Cambodia’s garment workers fight poor working conditions

Alice Cuddy reports on the government crackdown against protesters and trade unions.


Factory workers protesting in 2012 for a fairer salary. Nicholas Wang under a Creative Commons Licence

Garment strikes hit Cambodia in record numbers in 2013, with disgruntled workers taking their calls for an increase in wages to the streets. This year, the protests have been even bigger and demands met with deadly force.

Seventeen-year-old Yon Chea had been working at a garment factory on the outskirts of the capital, Phnom Penh, for a little more than a year when government forces found him at the scene of a protest.

‘I heard fighting outside so I went down with my camera phone to see what was going on and take pictures,’ he said. ‘[But] when I was there military police surrounded me. They did not speak, they just charged at me.’

Strikes, walkouts and other forms of industrial civil disobedience culminated in January with a violent attack on strikers who had resorted to blocking roads and throwing rocks at police to voice their demands for a $160 monthly minimum wage.

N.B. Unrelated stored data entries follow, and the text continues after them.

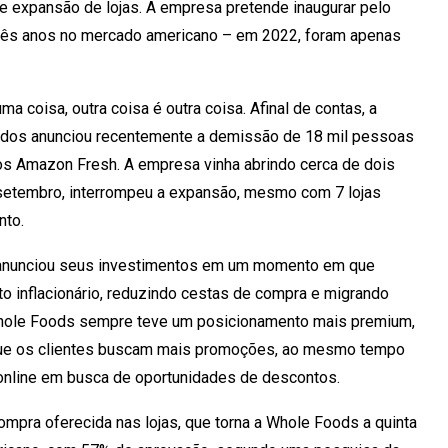
de expansão de lojas. A empresa pretende inaugurar pelo
rês anos no mercado americano – em 2022, foram apenas
 coisa, outra coisa é outra coisa. Afinal de contas, a
dos anunciou recentemente a demissão de 18 mil pessoas
s Amazon Fresh. A empresa vinha abrindo cerca de dois
setembro, interrompeu a expansão, mesmo com 7 lojas
nto.
s anunciou seus investimentos em um momento em que
o inflacionário, reduzindo cestas de compra e migrando
 Whole Foods sempre teve um posicionamento mais premium,
ue os clientes buscam mais promoções, ao mesmo tempo
online em busca de oportunidades de descontos.
ompra oferecida nas lojas, que torna a Whole Foods a quinta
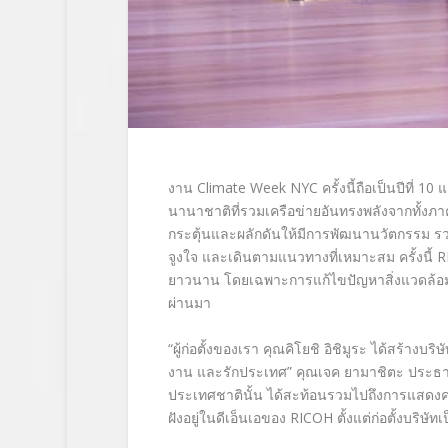
งาน Climate Week NYC ครั้งนี้ถือเป็นปีที่ 1
นานาชาติที่รวมเครือข่ายอันทรงพลังจากทั้
กระตุ้นและผลักดันให้มีการพัฒนานวัตกรรม รวม
จูงใจ และเดินตามแนวทางที่เหมาะสม ครั้งนี้ RIC
ยาวนาน โดยเฉพาะการแก้ไขปัญหาสิ่งแวดล้อม ซึ่
ผ่านมา
“ผู้ก่อตั้งของเรา คุณคิโยชิ อิชิมูระ ได้สร้าง
งาน และรักประเทศ” คุณเจค ยามาชิตะ ประธานบร
ประเทศชาตินั้น ได้สะท้อนรวมไปถึงการแสดงคว
ฝังอยู่ในดีเอ็นเอของ RICOH ตั้งแต่ก่อตั้งบริษัท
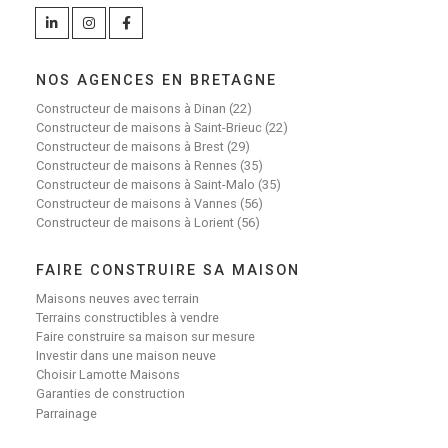
NOS AGENCES EN BRETAGNE
Constructeur de maisons à Dinan (22)
Constructeur de maisons à Saint-Brieuc (22)
Constructeur de maisons à Brest (29)
Constructeur de maisons à Rennes (35)
Constructeur de maisons à Saint-Malo (35)
Constructeur de maisons à Vannes (56)
Constructeur de maisons à Lorient (56)
FAIRE CONSTRUIRE SA MAISON
Maisons neuves avec terrain
Terrains constructibles à vendre
Faire construire sa maison sur mesure
Investir dans une maison neuve
Choisir Lamotte Maisons
Garanties de construction
Parrainage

Four people were killed in the brutal crackdown on 3 January. Chea was one of 23 protesters, activists and bystanders arrested at the scene and detained.

It took rights groups and the media days to locate the detainees. One of the disappeared, 16-year-old Khem Sophath, who is reported to have been shot in the chest, is yet to be found.

'Conditions have been profitable for manufacturers and buyers but not for workers. There is a huge amount of money to be made but none of it is making its way into the workers’ pockets’

Chea said he spent two days at police headquarters, where he claims he was forced to strip down to his underwear and sleep on a sheet of paper on the floor. He was then transferred in secret to a remote prison near the Vietnamese border along with the 22 others. Twenty-one remain in the prison, which rights groups have labelled ‘among the harshest’ in Cambodia.

While Chea has been released on bail, the outside world affords him little freedom. ‘I’m still very frightened. I don’t leave the house any more,’ he said from the floor of the windowless four-by-four-metre home that he shares with his parents and two of his siblings.

Chea lost his job following his arrest, but said the injuries he sustained at the hands of security forces would make it impossible for him to work anyway. Unable to hear out of one ear or use one of his hands, Chea believes he will be handicapped for the rest of his life.

While he still supports calls to raise the minimum wage – which now stands at $100 per month – Chea said he would be reluctant to protest again.

The other detainee released on bail, 27-year-old Bou Sarith, agreed. ‘I’m too afraid to ever protest,’ he said. ‘Prison…it’s not like home.’

Blanket asssault

Dave Welsh, country director for labour rights group Solidarity Center, said January’s crackdown is just one example of the government’s ‘blanket assault’ on trade unions and workers. ‘It’s hard to imagine anything further from freedom of association than what we have here at the moment,’ he said.

In Cambodia, the culture of impunity is well documented. A former town governor who more than 20 witnesses say opened fire on strikers in 2012, injuring three female garment workers, remains at large. Despite this, Van Sou Ieng, president of the Garment Manufacturers Association of Cambodia, said earlier this month that ‘freedom of association is to the extreme in Cambodia.’

Sou Ieng has called for an end to the compulsory eight-hour working day limit and for unions to be dismantled.

While global brands have spoken out against the treatment of striking workers and supported calls to raise wages in Cambodia, many say that they too are part of the problem. Campaigners say that few of the factories that are sub-contracted to produce garments for high-street brands such as Gap and Banana Republic meet international standards of best practice. Basic health and safety is regularly ignored, with recent audits of a factory producing clothes for H&M showing that chemical waste was not being properly disposed of, while workers were not provided with equipment or adequate washing facilities to protect them from the chemicals.

Mass faintings at factories across Cambodia are a regular occurrence and military police have supported enforced overtime by helping owners to trap employees inside workplaces.

But despite growing concern over the treatment of workers, exports in Cambodia’s largest foreign currency earner – the majority of which go to the US and European Union – continue to grow, bringing in $5.53 billion last year alone, according to government figures.

‘It just shows how profitable conditions have been for manufacturers and buyers but not for workers,’ said Joel Preston, a consultant with the Community Legal Education Centre. ‘There is a huge amount of money to be made but none of it is making its way into the workers’ pockets.’

Ath Thorn, president of the Coalition of Cambodian Apparel Workers’ Democratic Union, agreed: ‘Cambodia has more, so the workers should have more.’

But for workers like Chea and Sarith, the idea of a basic living wage remains a distant dream.